Sure, I'd gladly punch in a PIN instead of signing. But the cost of rolling out readers would be millions, quite possibly more than the cost of a few stolen cards. Regardless, why should I care much about the security of my card, my account information, and so forth? If my card is stolen, I'm not responsible for a penny (and even with the crappiest credit card company I'm not responsible for more than $50), and if the bank is robbed, I'm not responsible for anything. Sure, it's a hassle to report a stolen credit card, and even more worrysome, some people may not even notice false bills at first, but the burden on any interested party is hardly great enough to make anyone care.
If I speculate about the causes of the differences (from country to country) of bank security, I think about the following:
It's just a US thing. Banks in the USA are for some reason stuck in the 80's.
All the banks I use in Poland provide one-time passwords for anything important. There are no checks in use, but you can use electronic money transfers to pay for just about anything (this is being introduced as "BillPay" in the US and advertised as big news).
I guess the US was first to develop a mature banking industry with credit cards and checks. This has worked so well (back in the 70's) that banks were not under pressure to innovate.
As I understand it, most of these 'phishing' type things rely on getting someone to log into a web site which looks like their online banking system but isn't. I'd immagine they often get around the SSL problems by just not using SSL - most people won't read the url or notice the little padlock icon or whatever not being there.

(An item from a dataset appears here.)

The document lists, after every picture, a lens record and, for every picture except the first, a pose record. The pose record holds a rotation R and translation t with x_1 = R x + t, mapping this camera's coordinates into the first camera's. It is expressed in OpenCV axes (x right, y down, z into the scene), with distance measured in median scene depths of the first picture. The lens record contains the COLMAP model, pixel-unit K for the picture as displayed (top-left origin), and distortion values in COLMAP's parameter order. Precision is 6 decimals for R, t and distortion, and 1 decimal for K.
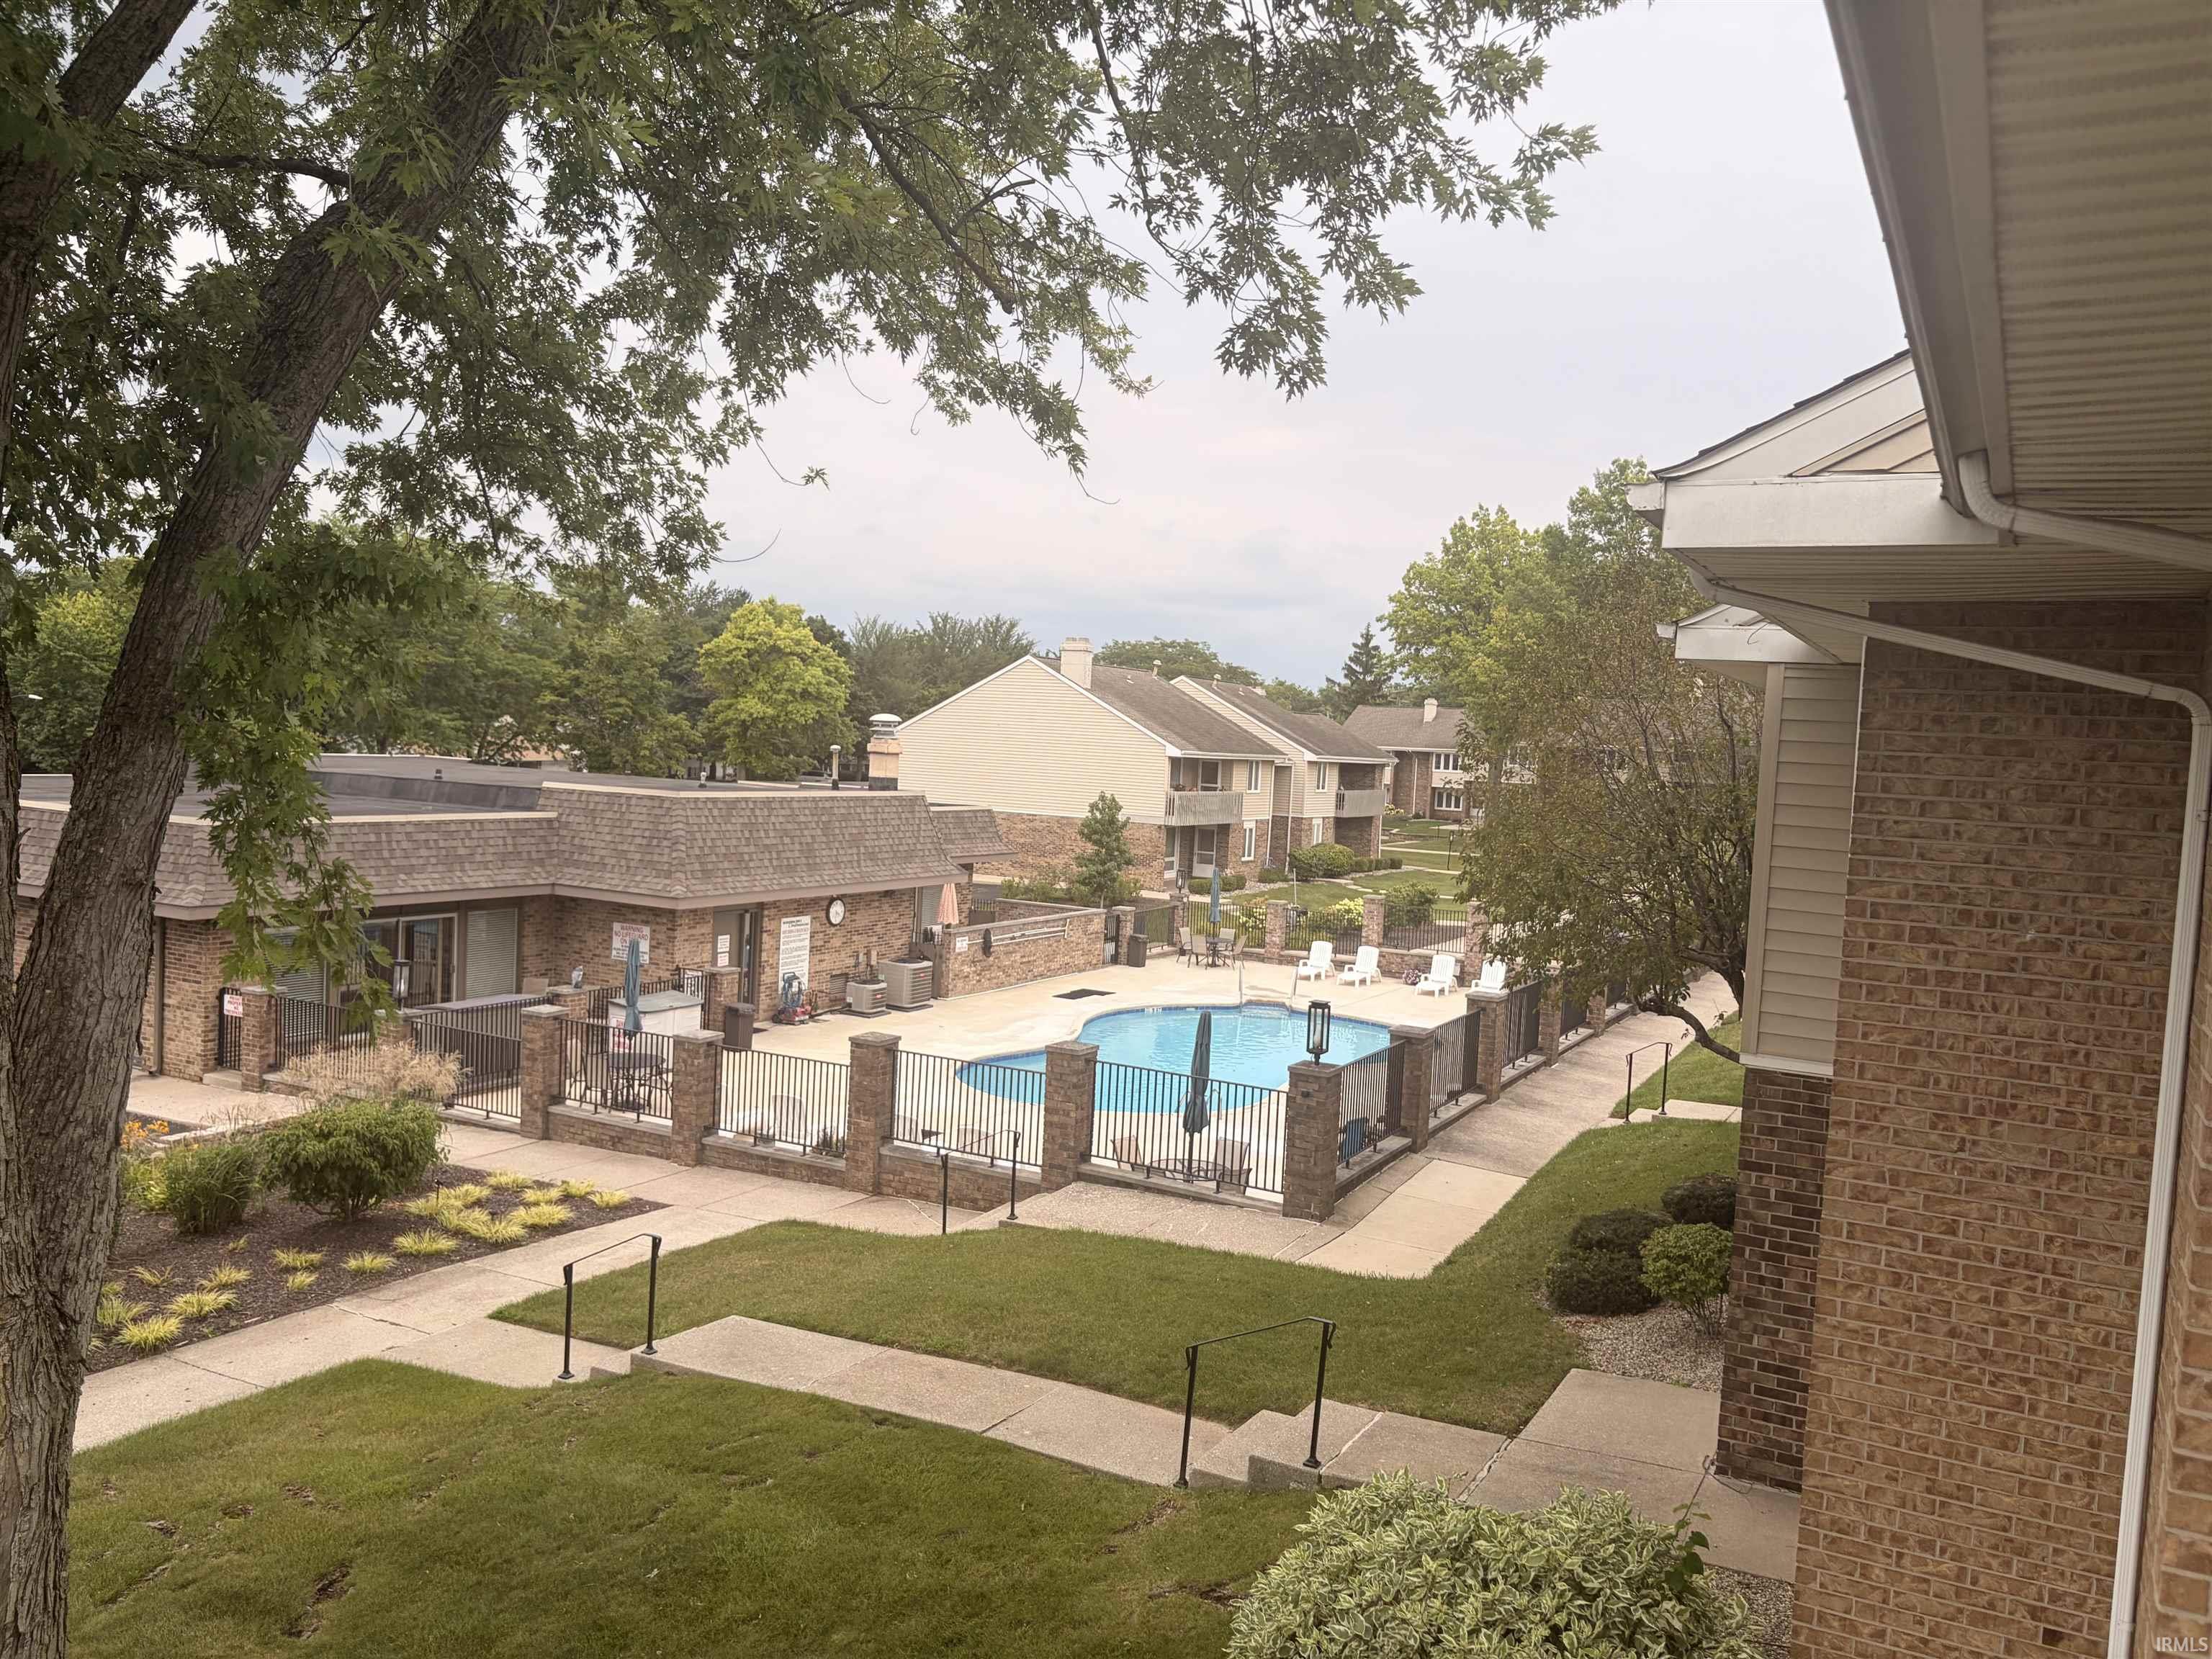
lens RADIAL K [[1620.0, 0, 1106.0], [0, 1620.0, 829.5], [0, 0, 1]] dist [0.174932, -0.256901]
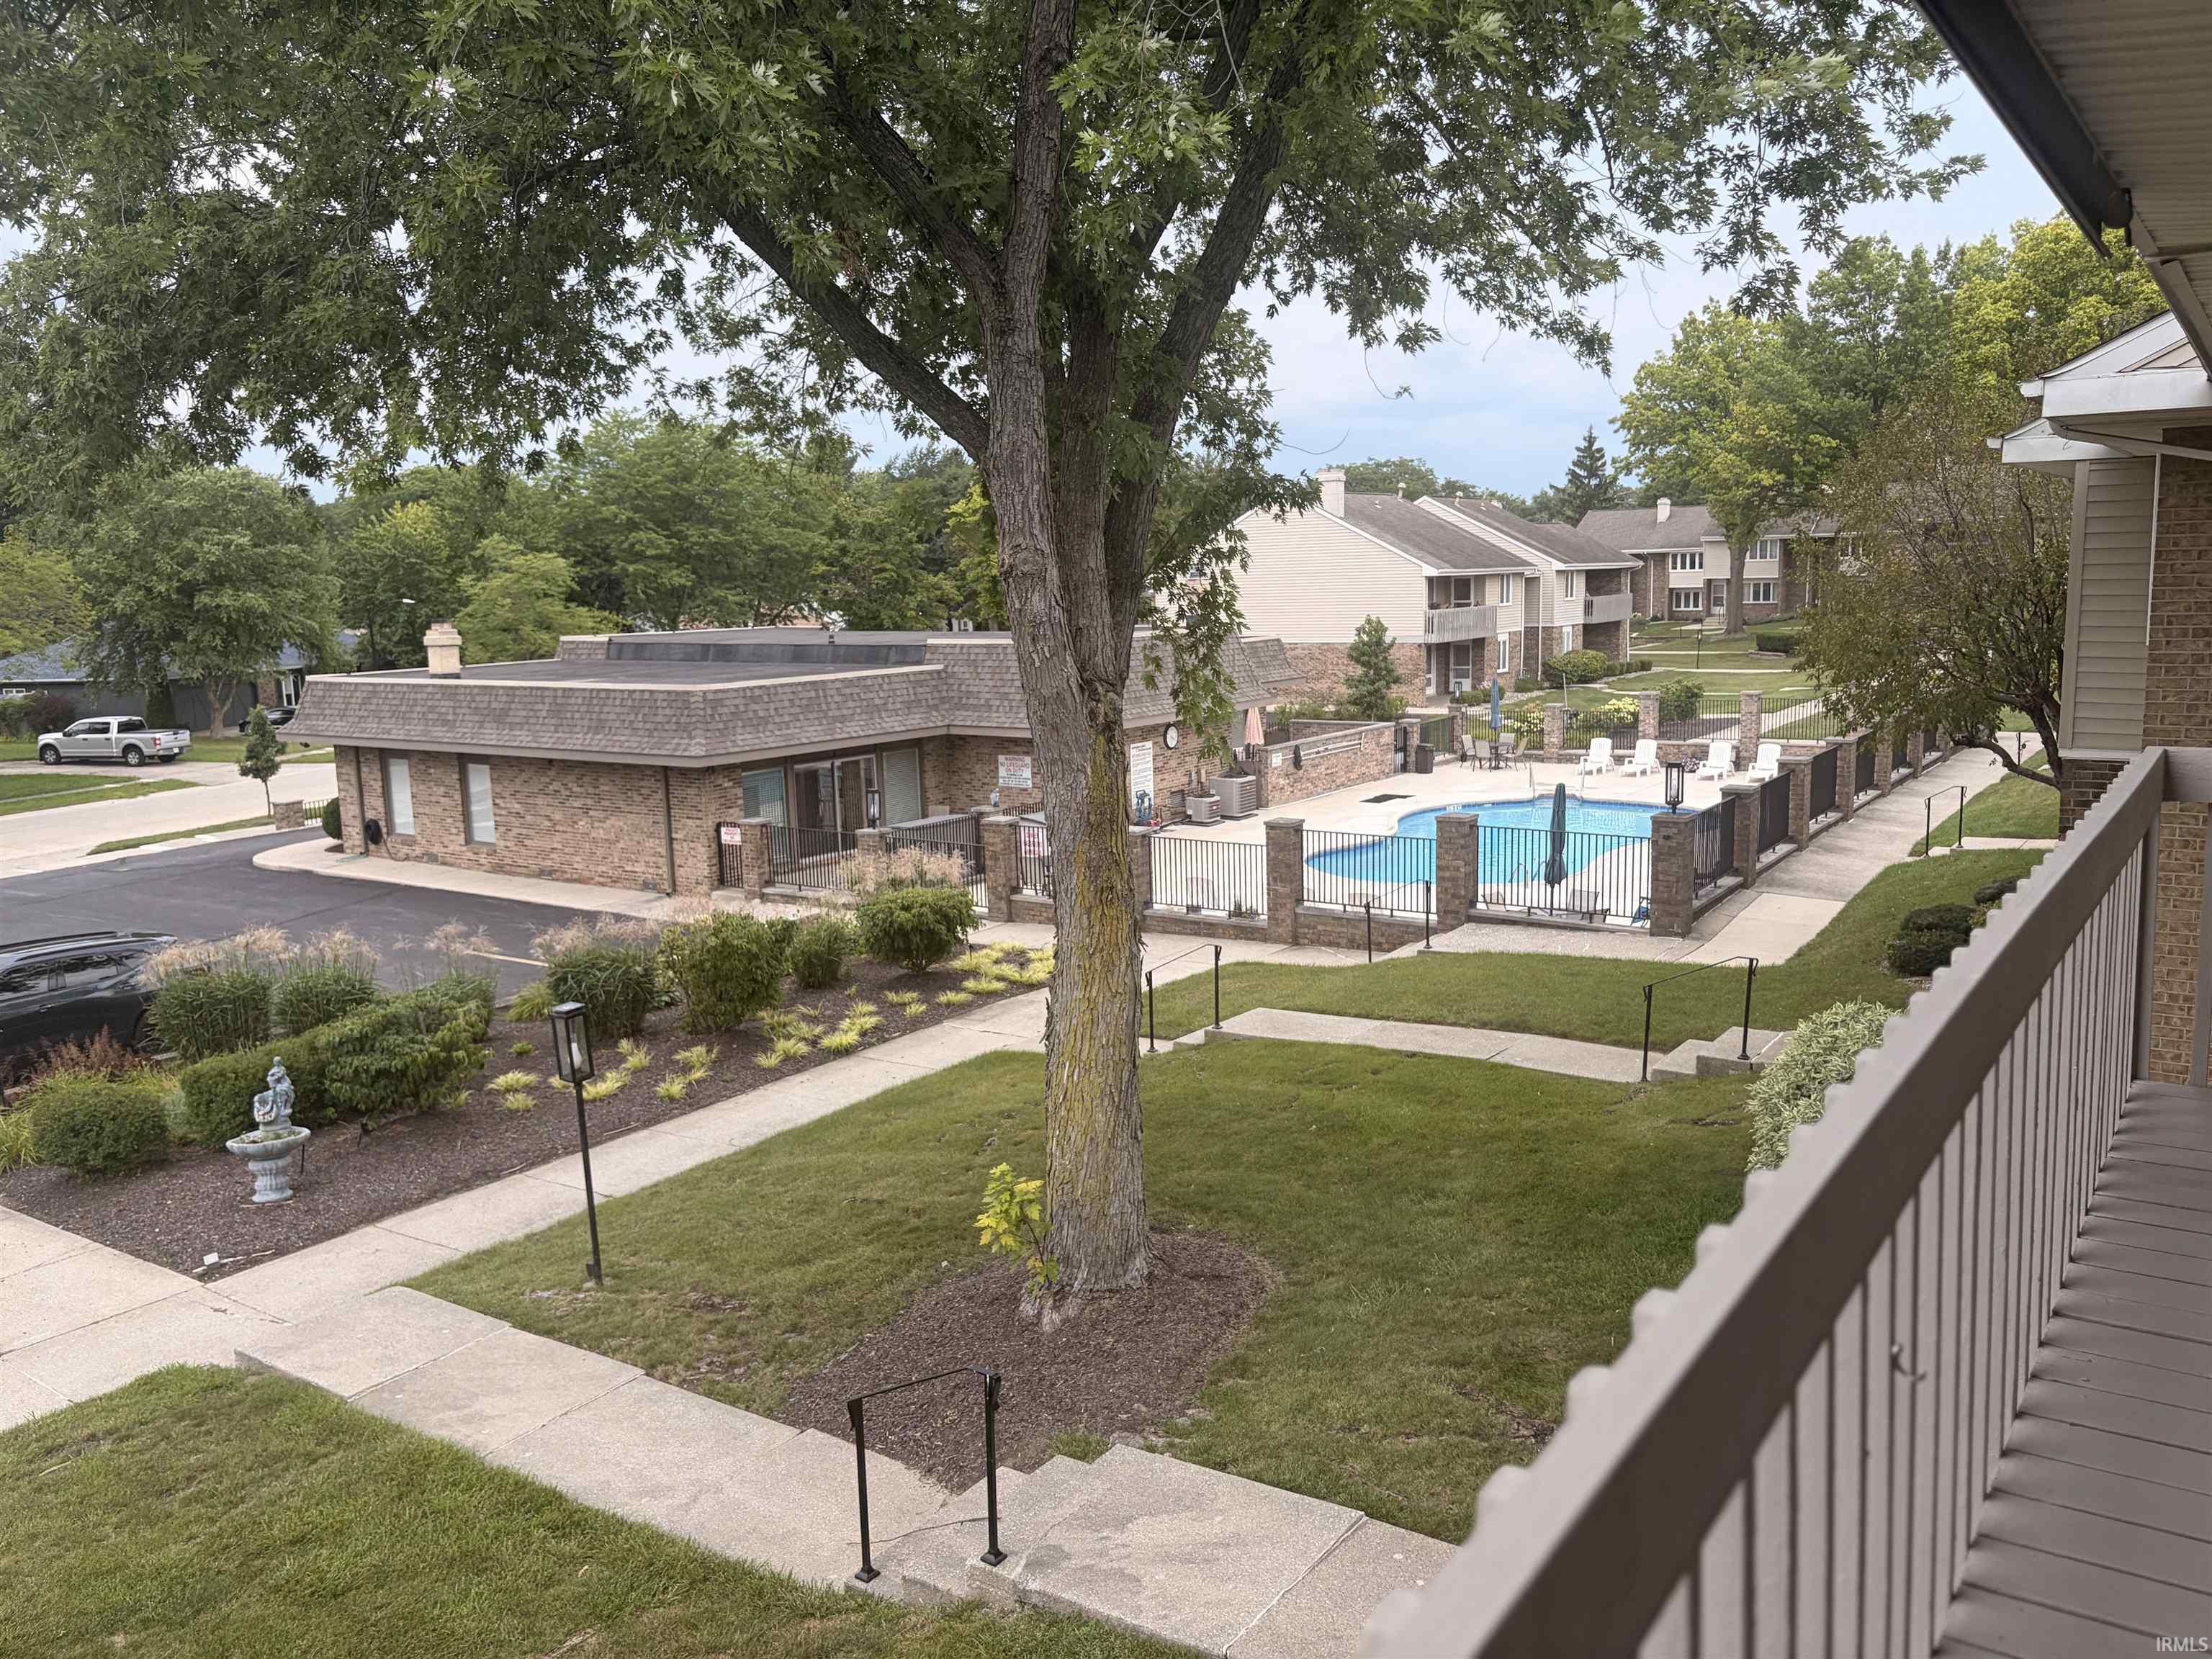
lens RADIAL K [[1683.0, 0, 1106.0], [0, 1683.0, 829.5], [0, 0, 1]] dist [0.072182, -0.072139]
pose [[0.992276, -0.060648, -0.108214, -0.088912], [0.070570, 0.993407, 0.090348, 0.005824], [0.102021, -0.097287, 0.990014, -0.173901]]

Say someone has created such a site - what prevents them from harvesting one time passwords or even challenge/response data this way and using them for fraud immediately? Say the user tries to perform a transfer on the fake interface, provides their transaction number or challenge/response token - the fraudster just uses these details straight away on the real site. The keys they've stolen are fully valid as far as I can see - even the timed challenge/response, if they use it quickly enough. The user would eventually notice that their transaction never happened, but by then they've been robbed. Am I missing something?
A one-time-pad is in no way the same as a one-time-password. The only thing common between the two is that they're both used only once.

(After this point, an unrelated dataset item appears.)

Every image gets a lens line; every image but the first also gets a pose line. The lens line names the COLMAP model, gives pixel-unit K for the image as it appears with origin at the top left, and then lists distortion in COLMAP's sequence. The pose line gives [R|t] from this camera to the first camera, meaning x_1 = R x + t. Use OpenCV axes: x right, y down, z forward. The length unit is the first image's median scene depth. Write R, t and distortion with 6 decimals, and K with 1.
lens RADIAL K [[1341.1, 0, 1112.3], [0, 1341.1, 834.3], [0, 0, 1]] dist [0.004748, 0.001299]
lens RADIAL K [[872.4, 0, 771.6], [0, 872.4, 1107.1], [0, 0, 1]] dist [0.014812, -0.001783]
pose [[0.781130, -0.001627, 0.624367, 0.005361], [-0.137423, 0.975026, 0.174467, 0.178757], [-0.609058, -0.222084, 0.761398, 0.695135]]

A one-time-pad is a random string as long as the message you want to send, shared between sender and recipient. The sender encrypts the message by xoring with the one-time-pad and the recipient decrypts by doing xoring the ciphertext with his copy of the one-time-pad. The pads must then never be used again, and must be securely destructed to prevent people who have a copy of the ciphertext from getting hold of them. Unconditionally secure, but often impractical due to the key-handling issues.
A one-time-password, like those Banks here in Europe typically either issue to you on a sheet of 50, or in the form of a calculator-like device that generate them from the current time, a secret pin and a cryptographic hash serves a quite different purpose;
The idea is that if you force people to have long, complicated passwords, then they either write them down, use the same password on multiple sites, or both.
By using an additional one-time password, the bank makes sure that there's *two* things identifying the user logging in. One, the user knows the secret pin. (which is typically simple 4-digit or so.) and two, the user is in posession of the sheet-of-codes/calculator-thingie.
Increases security quite a bit, because it's no longer a threat if someone for example hacks the users computer and installs a keylogger or similar device. Sure that attacker will then learn the pin, but the attacker will then *also* need to break into the house of the victim or otherwise acquire the list of one-time-passwords. So at the very least you've eliminated the large group of attackers which have no physical proximity to the victim.